### Aim of the task
Exactly as written, return every line of the data below apart from the pictures.

(Entries provided)

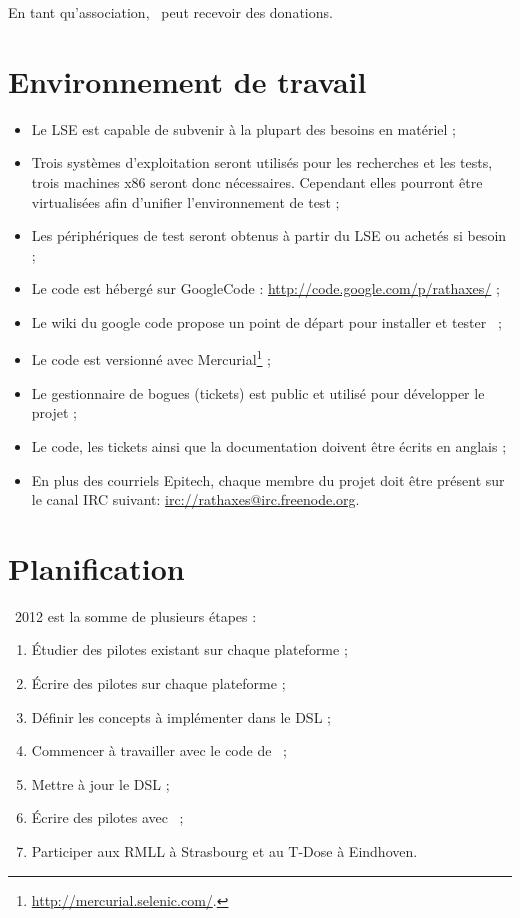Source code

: \documentclass[chapterprefix=off]{rtxreport}
\begin{document}
En tant qu'association, \rtx\ peut recevoir des donations.

\section{Environnement de travail}

\begin{itemize}
\item Le LSE est capable de subvenir à la plupart des besoins en matériel ;
\item Trois systèmes d'exploitation seront utilisés pour les recherches et les
tests, trois machines x86 seront donc nécessaires. Cependant elles pourront
être virtualisées afin d'unifier l'environnement de test ;
\item Les périphériques de test seront obtenus à partir du LSE ou achetés si
besoin ;
\item Le code est hébergé sur GoogleCode : \url{http://code.google.com/p/rathaxes/} ;
\item Le wiki du google code propose un point de départ pour installer et
tester \rtx\ ;
\item Le code est versionné avec
Mercurial\footnote{\url{http://mercurial.selenic.com/}.} ;
\item Le gestionnaire de bogues (tickets) est public et utilisé pour développer
le projet ;
\item Le code, les tickets ainsi que la documentation doivent être écrits en
anglais ;
\item En plus des courriels Epitech, chaque membre du projet doit être présent
sur le canal IRC suivant: \url{irc://rathaxes@irc.freenode.org}.
\end{itemize}

\section{Planification}

\rtx\ 2012 est la somme de plusieurs étapes :

\begin{enumerate}
\item Étudier des pilotes existant sur chaque plateforme ;
\item Écrire des pilotes sur chaque plateforme ;
\item Définir les concepts à implémenter dans le DSL ;
\item Commencer à travailler avec le code de \rtx\ ;
\item Mettre à jour le DSL ;
\item Écrire des pilotes avec \rtx\ ;
\item Participer aux RMLL à Strasbourg et au T-Dose à Eindhoven.
\end{enumerate}
\end{document}

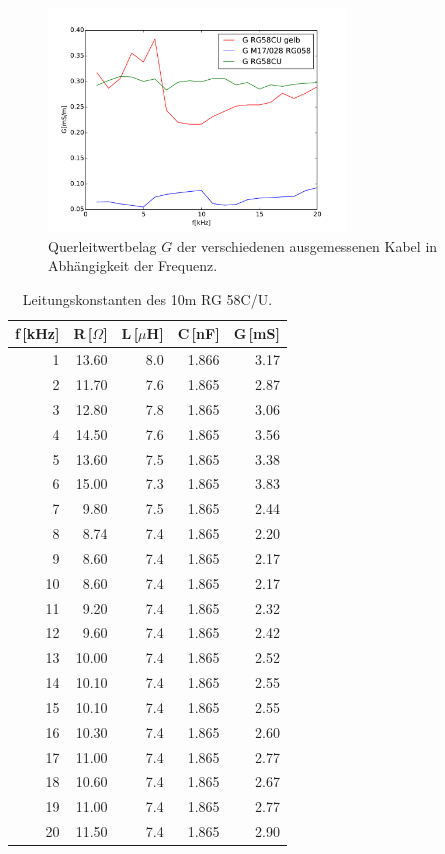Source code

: \begin{figure}
\begin{minipage}{7.9cm}
		\label{fig_konst3}
	\end{minipage}
	\begin{minipage}{7.9cm}
		\includegraphics[width = 7.9cm]{data/a/G.pdf}
		\caption[]{Querleitwertbelag $G$ der verschiedenen ausgemessenen Kabel in Abhängigkeit der Frequenz.}
		\label{fig_konst4}
	\end{minipage}
\end{figure}

\begin{table}
\centering
	\caption[]{Leitungskonstanten des 10m RG 58C/U.}
	\begin{tabular}{r r r r r}
		f\,[kHz] & R\,[$\Omega$] & L\,[$\mu$H] & C\,[nF] & G\,[mS]\\
		\hline \hline
		  1	&	13.60	&	8.0	&	1.866	&	3.17\\
		  2	&	11.70	&	7.6	&	1.865	&	2.87\\
		  3	&	12.80	&	7.8	&	1.865	&	3.06\\
		  4	&	14.50	&	7.6	&	1.865	&	3.56\\
		  5	&	13.60	&	7.5	&	1.865	&	3.38\\
		  6	&	15.00	&	7.3	&	1.865	&	3.83\\
		  7	&	 9.80	&	7.5	&	1.865	&	2.44\\
		  8	&	 8.74	&	7.4	&	1.865	&	2.20\\
		  9	&	 8.60	&	7.4	&	1.865	&	2.17\\
		 10	&	 8.60	&	7.4	&	1.865	&	2.17\\
		 11	&	 9.20	&	7.4	&	1.865	&	2.32\\
		 12	&	 9.60	&	7.4	&	1.865	&	2.42\\
		 13	&	10.00	&	7.4	&	1.865	&	2.52\\
		 14	&	10.10	&	7.4	&	1.865	&	2.55\\
		 15	&	10.10	&	7.4	&	1.865	&	2.55\\
		 16	&	10.30	&	7.4	&	1.865	&	2.60\\
		 17	&	11.00	&	7.4	&	1.865	&	2.77\\
		 18	&	10.60	&	7.4	&	1.865	&	2.67\\
		 19	&	11.00	&	7.4	&	1.865	&	2.77\\
		 20	&	11.50	&	7.4	&	1.865	&	2.90\\
			\hline
	\end{tabular}
	\label{tab_konst1}
\end{table}

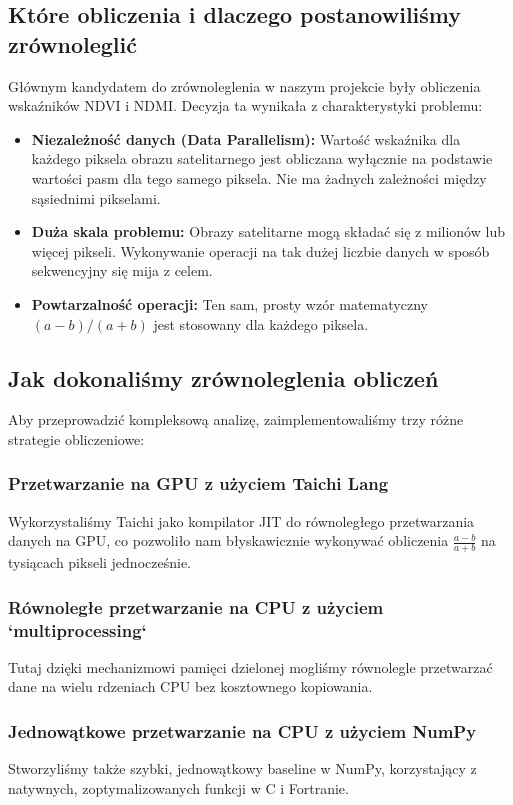 \documentclass[12pt,a4paper]{article}
\begin{document}
\subsection{Które obliczenia i dlaczego postanowiliśmy zrównoleglić}
Głównym kandydatem do zrównoleglenia w naszym projekcie były obliczenia wskaźników NDVI i NDMI. Decyzja ta wynikała z charakterystyki problemu:
\begin{itemize}
    \item \textbf{Niezależność danych (Data Parallelism):} Wartość wskaźnika dla każdego piksela obrazu satelitarnego jest obliczana wyłącznie na podstawie wartości pasm dla tego samego piksela. Nie ma żadnych zależności między sąsiednimi pikselami.
    \item \textbf{Duża skala problemu:} Obrazy satelitarne mogą składać się z milionów lub więcej pikseli. Wykonywanie operacji na tak dużej liczbie danych w sposób sekwencyjny się mija z celem.
    \item \textbf{Powtarzalność operacji:} Ten sam, prosty wzór matematyczny \((a-b)/(a+b)\) jest stosowany dla każdego piksela.
\end{itemize}

\subsection{Jak dokonaliśmy zrównoleglenia obliczeń}
Aby przeprowadzić kompleksową analizę, zaimplementowaliśmy trzy różne strategie obliczeniowe:

\subsubsection{Przetwarzanie na GPU z użyciem Taichi Lang}
Wykorzystaliśmy Taichi jako kompilator JIT do równoległego przetwarzania danych na GPU, co pozwoliło nam błyskawicznie wykonywać obliczenia \(\frac{a-b}{a+b}\) na tysiącach pikseli jednocześnie.

\subsubsection{Równoległe przetwarzanie na CPU z użyciem `multiprocessing`}
Tutaj dzięki mechanizmowi pamięci dzielonej mogliśmy równolegle przetwarzać dane na wielu rdzeniach CPU bez kosztownego kopiowania.

\subsubsection{Jednowątkowe przetwarzanie na CPU z użyciem NumPy}
Stworzyliśmy także szybki, jednowątkowy baseline w NumPy, korzystający z natywnych, zoptymalizowanych funkcji w C i Fortranie.
\end{document}
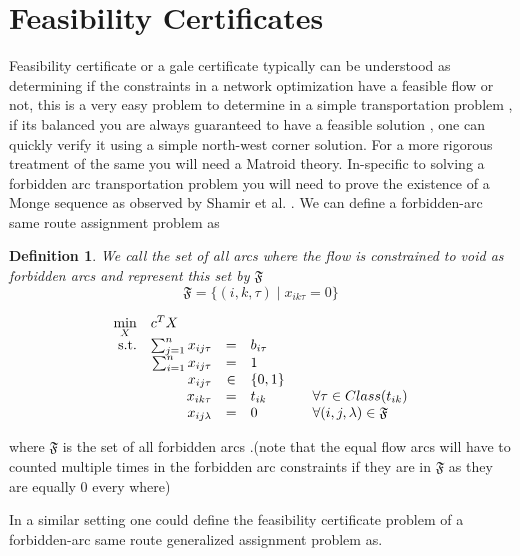\documentclass[a4paper]{article}
\newtheorem{definition}{Definition}[section]
\begin{document}
    \section{Feasibility Certificates}
    Feasibility certificate or a gale certificate\cite{gale1957} typically can be understood as determining if the constraints in a network optimization have a feasible flow or not, this is a very easy problem to determine in a simple transportation problem , if its balanced you are always guaranteed to have a feasible solution , one can quickly verify it using a simple north-west corner solution. For a more rigorous treatment of the same you will need a Matroid theory. In-specific to solving a forbidden arc transportation problem you will need to prove the existence of a Monge sequence as observed by Shamir et al. \cite{ADLER199321} . We can define a forbidden-arc same route assignment problem as
    
    \begin{definition}
        We call the set of all arcs where the flow is constrained to void as forbidden arcs and represent this set by $\mathfrak{F}$
        $$\mathfrak{F}=\{(i,k,\tau) \mid x_{ik\tau}=0 \}$$
    \end{definition}
    
            \begin{equation}
        \begin{array}{rrclcl}
        \displaystyle \min_{X} & \multicolumn{3}{l}{c^T X} \\
        \textrm{s.t.} & \sum_{j=1}^n x_{ij\tau}  & = & b_{i\tau} \\
        & \sum_{i=1}^n x_{ij\tau}  & = & 1 \\
        & x_{ij\tau} & \in &\{0,1\} \\
        & x_{ik\tau} &= & t_{ik} && \forall {\tau}\in Class(t_{ik}) \\
        & x_{ij\lambda} & = & 0 && \forall {(i,j,\lambda)}\in \mathfrak{F}\\
        \end{array}
        \end{equation}
        
    where $\mathfrak{F}$ is the set of all forbidden arcs .(note that the equal flow arcs will have to counted multiple times in the forbidden arc constraints if they are in $\mathfrak{F}$ as they are equally 0 every where)
    
    In a similar setting one could define the feasibility certificate problem of a forbidden-arc same route generalized assignment problem as.
    
\end{document}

(End Entries provided)

### Response to the exercise
Source code

: \documentclass[chapterprefix=off]{rtxreport}
\begin{document}
En tant qu'association, \rtx\ peut recevoir des donations.

\section{Environnement de travail}

\begin{itemize}
\item Le LSE est capable de subvenir à la plupart des besoins en matériel ;
\item Trois systèmes d'exploitation seront utilisés pour les recherches et les
tests, trois machines x86 seront donc nécessaires. Cependant elles pourront
être virtualisées afin d'unifier l'environnement de test ;
\item Les périphériques de test seront obtenus à partir du LSE ou achetés si
besoin ;
\item Le code est hébergé sur GoogleCode : \url{http://code.google.com/p/rathaxes/} ;
\item Le wiki du google code propose un point de départ pour installer et
tester \rtx\ ;
\item Le code est versionné avec
Mercurial\footnote{\url{http://mercurial.selenic.com/}.} ;
\item Le gestionnaire de bogues (tickets) est public et utilisé pour développer
le projet ;
\item Le code, les tickets ainsi que la documentation doivent être écrits en
anglais ;
\item En plus des courriels Epitech, chaque membre du projet doit être présent
sur le canal IRC suivant: \url{irc://rathaxes@irc.freenode.org}.
\end{itemize}

\section{Planification}

\rtx\ 2012 est la somme de plusieurs étapes :

\begin{enumerate}
\item Étudier des pilotes existant sur chaque plateforme ;
\item Écrire des pilotes sur chaque plateforme ;
\item Définir les concepts à implémenter dans le DSL ;
\item Commencer à travailler avec le code de \rtx\ ;
\item Mettre à jour le DSL ;
\item Écrire des pilotes avec \rtx\ ;
\item Participer aux RMLL à Strasbourg et au T-Dose à Eindhoven.
\end{enumerate}
\end{document}

Source code

: \begin{figure}
\begin{minipage}{7.9cm}
		\label{fig_konst3}
	\end{minipage}
	\begin{minipage}{7.9cm}
		\includegraphics[width = 7.9cm]{data/a/G.pdf}
		\caption[]{Querleitwertbelag $G$ der verschiedenen ausgemessenen Kabel in Abhängigkeit der Frequenz.}
		\label{fig_konst4}
	\end{minipage}
\end{figure}

\begin{table}
\centering
	\caption[]{Leitungskonstanten des 10m RG 58C/U.}
	\begin{tabular}{r r r r r}
		f\,[kHz] & R\,[$\Omega$] & L\,[$\mu$H] & C\,[nF] & G\,[mS]\\
		\hline \hline
		  1	&	13.60	&	8.0	&	1.866	&	3.17\\
		  2	&	11.70	&	7.6	&	1.865	&	2.87\\
		  3	&	12.80	&	7.8	&	1.865	&	3.06\\
		  4	&	14.50	&	7.6	&	1.865	&	3.56\\
		  5	&	13.60	&	7.5	&	1.865	&	3.38\\
		  6	&	15.00	&	7.3	&	1.865	&	3.83\\
		  7	&	 9.80	&	7.5	&	1.865	&	2.44\\
		  8	&	 8.74	&	7.4	&	1.865	&	2.20\\
		  9	&	 8.60	&	7.4	&	1.865	&	2.17\\
		 10	&	 8.60	&	7.4	&	1.865	&	2.17\\
		 11	&	 9.20	&	7.4	&	1.865	&	2.32\\
		 12	&	 9.60	&	7.4	&	1.865	&	2.42\\
		 13	&	10.00	&	7.4	&	1.865	&	2.52\\
		 14	&	10.10	&	7.4	&	1.865	&	2.55\\
		 15	&	10.10	&	7.4	&	1.865	&	2.55\\
		 16	&	10.30	&	7.4	&	1.865	&	2.60\\
		 17	&	11.00	&	7.4	&	1.865	&	2.77\\
		 18	&	10.60	&	7.4	&	1.865	&	2.67\\
		 19	&	11.00	&	7.4	&	1.865	&	2.77\\
		 20	&	11.50	&	7.4	&	1.865	&	2.90\\
			\hline
	\end{tabular}
	\label{tab_konst1}
\end{table}

 \documentclass[12pt,a4paper]{article}
\begin{document}
\subsection{Które obliczenia i dlaczego postanowiliśmy zrównoleglić}
Głównym kandydatem do zrównoleglenia w naszym projekcie były obliczenia wskaźników NDVI i NDMI. Decyzja ta wynikała z charakterystyki problemu:
\begin{itemize}
    \item \textbf{Niezależność danych (Data Parallelism):} Wartość wskaźnika dla każdego piksela obrazu satelitarnego jest obliczana wyłącznie na podstawie wartości pasm dla tego samego piksela. Nie ma żadnych zależności między sąsiednimi pikselami.
    \item \textbf{Duża skala problemu:} Obrazy satelitarne mogą składać się z milionów lub więcej pikseli. Wykonywanie operacji na tak dużej liczbie danych w sposób sekwencyjny się mija z celem.
    \item \textbf{Powtarzalność operacji:} Ten sam, prosty wzór matematyczny \((a-b)/(a+b)\) jest stosowany dla każdego piksela.
\end{itemize}

\subsection{Jak dokonaliśmy zrównoleglenia obliczeń}
Aby przeprowadzić kompleksową analizę, zaimplementowaliśmy trzy różne strategie obliczeniowe:

\subsubsection{Przetwarzanie na GPU z użyciem Taichi Lang}
Wykorzystaliśmy Taichi jako kompilator JIT do równoległego przetwarzania danych na GPU, co pozwoliło nam błyskawicznie wykonywać obliczenia \(\frac{a-b}{a+b}\) na tysiącach pikseli jednocześnie.

\subsubsection{Równoległe przetwarzanie na CPU z użyciem `multiprocessing`}
Tutaj dzięki mechanizmowi pamięci dzielonej mogliśmy równolegle przetwarzać dane na wielu rdzeniach CPU bez kosztownego kopiowania.

\subsubsection{Jednowątkowe przetwarzanie na CPU z użyciem NumPy}
Stworzyliśmy także szybki, jednowątkowy baseline w NumPy, korzystający z natywnych, zoptymalizowanych funkcji w C i Fortranie.
\end{document}
\documentclass[a4paper]{article}
\newtheorem{definition}{Definition}[section]
\begin{document}
    \section{Feasibility Certificates}
    Feasibility certificate or a gale certificate\cite{gale1957} typically can be understood as determining if the constraints in a network optimization have a feasible flow or not, this is a very easy problem to determine in a simple transportation problem , if its balanced you are always guaranteed to have a feasible solution , one can quickly verify it using a simple north-west corner solution. For a more rigorous treatment of the same you will need a Matroid theory. In-specific to solving a forbidden arc transportation problem you will need to prove the existence of a Monge sequence as observed by Shamir et al. \cite{ADLER199321} . We can define a forbidden-arc same route assignment problem as
    
    \begin{definition}
        We call the set of all arcs where the flow is constrained to void as forbidden arcs and represent this set by $\mathfrak{F}$
        $$\mathfrak{F}=\{(i,k,\tau) \mid x_{ik\tau}=0 \}$$
    \end{definition}
    
            \begin{equation}
        \begin{array}{rrclcl}
        \displaystyle \min_{X} & \multicolumn{3}{l}{c^T X} \\
        \textrm{s.t.} & \sum_{j=1}^n x_{ij\tau}  & = & b_{i\tau} \\
        & \sum_{i=1}^n x_{ij\tau}  & = & 1 \\
        & x_{ij\tau} & \in &\{0,1\} \\
        & x_{ik\tau} &= & t_{ik} && \forall {\tau}\in Class(t_{ik}) \\
        & x_{ij\lambda} & = & 0 && \forall {(i,j,\lambda)}\in \mathfrak{F}\\
        \end{array}
        \end{equation}
        
    where $\mathfrak{F}$ is the set of all forbidden arcs .(note that the equal flow arcs will have to counted multiple times in the forbidden arc constraints if they are in $\mathfrak{F}$ as they are equally 0 every where)
    
    In a similar setting one could define the feasibility certificate problem of a forbidden-arc same route generalized assignment problem as.
    
\end{document}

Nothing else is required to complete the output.